## Consigne 1
Redonnez mot pour mot le passage de l'article sur le Brésil qui va de "Par Andrew Korybko" à "la soie chinoises.".

## Extrait source
■ ■ ■ ■

Par Andrew Korybko (USA) – Le 25 avril 2016 – Source Oriental Review
Le Brésil est au milieu d’une opération prolongée de changement de régime. Elle est documentée étape par étape par Pepe Escobar, dans ses articles pour Sputnik, RT et Strategic Culture Foundation. L’intention de l’auteur, ici, n’est pas d’entrer dans les spécificités de chacune des situations et de tous les détails derrière les techniques de guerre hybride des États-Unis, mais de fournir un aperçu général des stratégies qui sont en jeu et leur contribution à la théorie de la guerre hybride. Le Brésil est un champ de bataille important de la nouvelle guerre froide, et pas seulement en raison de sa multi-polarité institutionnelle, mais surtout en raison de son rôle dans une vision globale One Belt One Road des Routes de la soie chinoises.
Les Chinois ont annoncé l’année dernière qu’ils envisagent de construire le Twin Ocean Railroad, entre la côte Atlantique du Brésil et la côte Pacifique au Pérou, afin de faciliter le commerce trans-océanique entre les deux membres des BRICS et d’améliorer les capacités du commerce transcontinental de Brasília. Parce que ce méga projet est situé dans la sphère d’influence étasunienne, les exceptionnalistes obsédés par la doctrine Monroe ont accéléré leurs plans de changement de régime pour le Brésil, avec l’intention de renverser son gouvernement et de le remplacer par un gouvernement collabo pro-unipolaire.

■ ■ ■ ■

## Consigne 2
Transcrivez à l'identique toutes les lignes de données qui suivent. Laissez les images de côté.

## Lignes à utiliser
■ ■ ■ ■

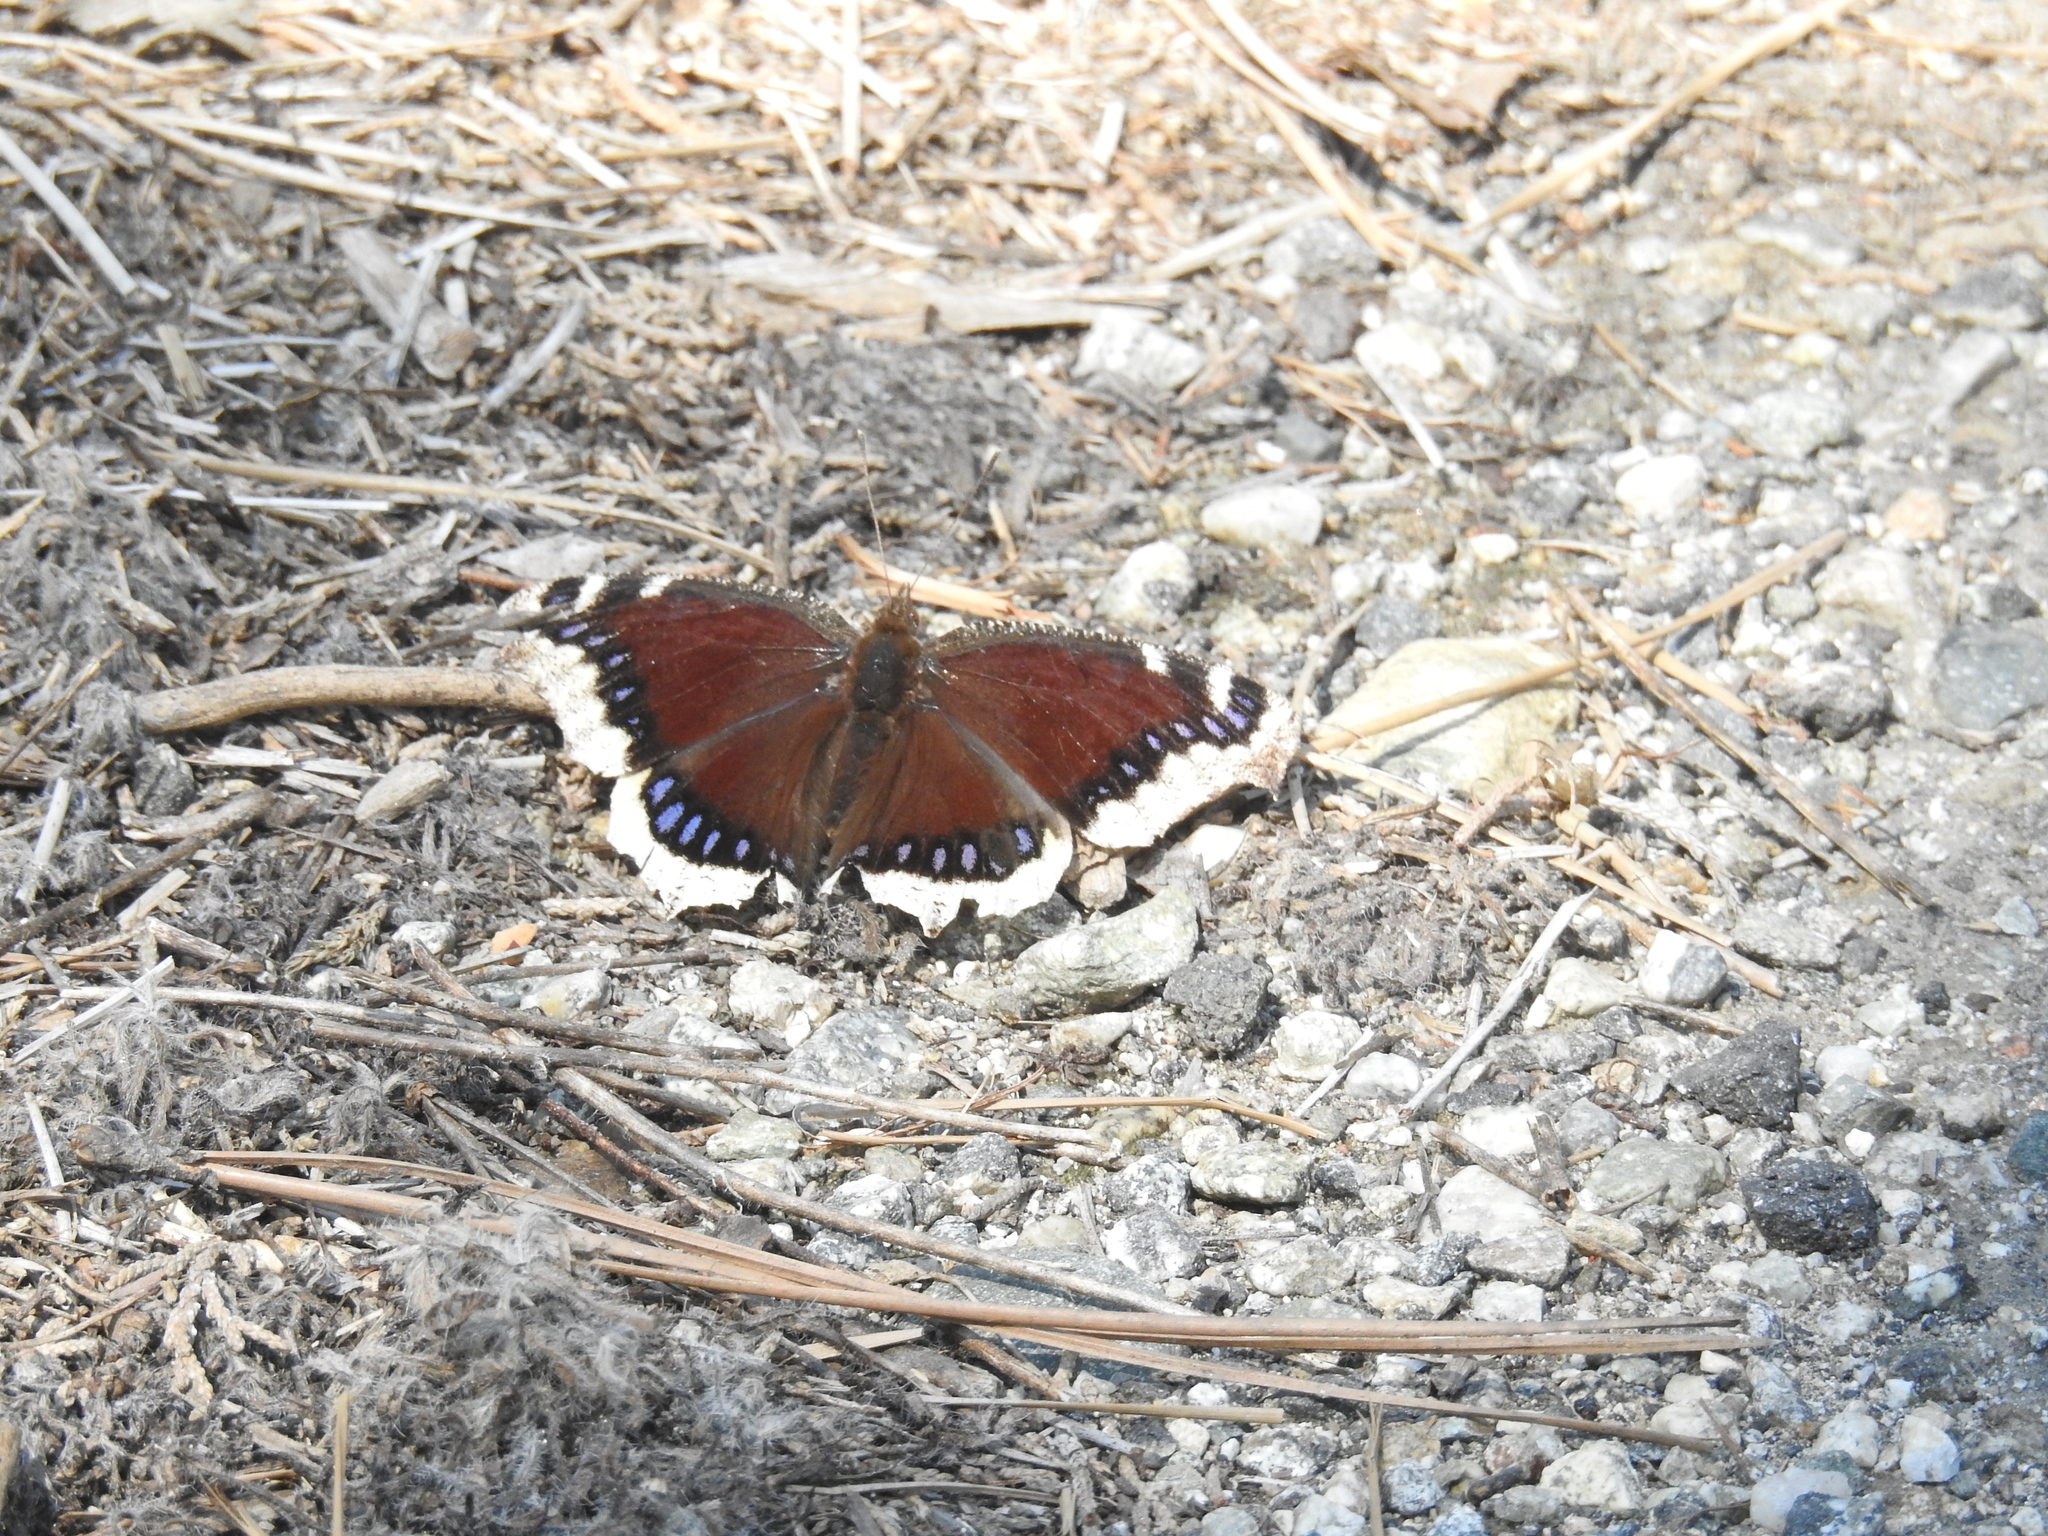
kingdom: Animalia
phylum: Arthropoda
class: Insecta
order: Lepidoptera
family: Nymphalidae
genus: Nymphalis
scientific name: Nymphalis antiopa
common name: Camberwell beauty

■ ■ ■ ■

## Résultat 1
Par Andrew Korybko (USA) – Le 25 avril 2016 – Source Oriental Review
Le Brésil est au milieu d’une opération prolongée de changement de régime. Elle est documentée étape par étape par Pepe Escobar, dans ses articles pour Sputnik, RT et Strategic Culture Foundation. L’intention de l’auteur, ici, n’est pas d’entrer dans les spécificités de chacune des situations et de tous les détails derrière les techniques de guerre hybride des États-Unis, mais de fournir un aperçu général des stratégies qui sont en jeu et leur contribution à la théorie de la guerre hybride. Le Brésil est un champ de bataille important de la nouvelle guerre froide, et pas seulement en raison de sa multi-polarité institutionnelle, mais surtout en raison de son rôle dans une vision globale One Belt One Road des Routes de la soie chinoises.

## Résultat 2
kingdom: Animalia
phylum: Arthropoda
class: Insecta
order: Lepidoptera
family: Nymphalidae
genus: Nymphalis
scientific name: Nymphalis antiopa
common name: Camberwell beauty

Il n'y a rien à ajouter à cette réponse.